**Supplied data:**

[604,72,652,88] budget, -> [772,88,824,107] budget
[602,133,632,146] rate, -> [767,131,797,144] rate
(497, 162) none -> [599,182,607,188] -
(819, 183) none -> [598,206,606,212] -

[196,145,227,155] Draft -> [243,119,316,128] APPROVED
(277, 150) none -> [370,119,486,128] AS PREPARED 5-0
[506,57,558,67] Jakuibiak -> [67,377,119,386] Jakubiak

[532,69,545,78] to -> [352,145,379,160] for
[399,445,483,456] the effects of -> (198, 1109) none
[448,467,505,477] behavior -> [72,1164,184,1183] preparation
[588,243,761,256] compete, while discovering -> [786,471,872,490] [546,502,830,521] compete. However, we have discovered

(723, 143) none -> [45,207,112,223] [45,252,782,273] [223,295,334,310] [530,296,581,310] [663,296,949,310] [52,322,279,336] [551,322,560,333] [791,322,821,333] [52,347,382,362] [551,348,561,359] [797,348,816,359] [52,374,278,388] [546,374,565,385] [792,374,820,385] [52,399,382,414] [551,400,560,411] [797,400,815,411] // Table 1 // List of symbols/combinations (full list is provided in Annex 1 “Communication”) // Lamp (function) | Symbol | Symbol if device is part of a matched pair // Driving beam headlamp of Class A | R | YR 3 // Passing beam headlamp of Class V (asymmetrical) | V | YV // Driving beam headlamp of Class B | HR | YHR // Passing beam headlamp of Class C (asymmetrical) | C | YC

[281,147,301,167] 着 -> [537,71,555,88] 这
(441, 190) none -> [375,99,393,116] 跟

**Job item:** An exact repetition of all the entries is required.

**Task response:**
[604,72,652,88] budget, -> [772,88,824,107] budget
[602,133,632,146] rate, -> [767,131,797,144] rate
(497, 162) none -> [599,182,607,188] -
(819, 183) none -> [598,206,606,212] -

[196,145,227,155] Draft -> [243,119,316,128] APPROVED
(277, 150) none -> [370,119,486,128] AS PREPARED 5-0
[506,57,558,67] Jakuibiak -> [67,377,119,386] Jakubiak

[532,69,545,78] to -> [352,145,379,160] for
[399,445,483,456] the effects of -> (198, 1109) none
[448,467,505,477] behavior -> [72,1164,184,1183] preparation
[588,243,761,256] compete, while discovering -> [786,471,872,490] [546,502,830,521] compete. However, we have discovered

(723, 143) none -> [45,207,112,223] [45,252,782,273] [223,295,334,310] [530,296,581,310] [663,296,949,310] [52,322,279,336] [551,322,560,333] [791,322,821,333] [52,347,382,362] [551,348,561,359] [797,348,816,359] [52,374,278,388] [546,374,565,385] [792,374,820,385] [52,399,382,414] [551,400,560,411] [797,400,815,411] // Table 1 // List of symbols/combinations (full list is provided in Annex 1 “Communication”) // Lamp (function) | Symbol | Symbol if device is part of a matched pair // Driving beam headlamp of Class A | R | YR 3 // Passing beam headlamp of Class V (asymmetrical) | V | YV // Driving beam headlamp of Class B | HR | YHR // Passing beam headlamp of Class C (asymmetrical) | C | YC

[281,147,301,167] 着 -> [537,71,555,88] 这
(441, 190) none -> [375,99,393,116] 跟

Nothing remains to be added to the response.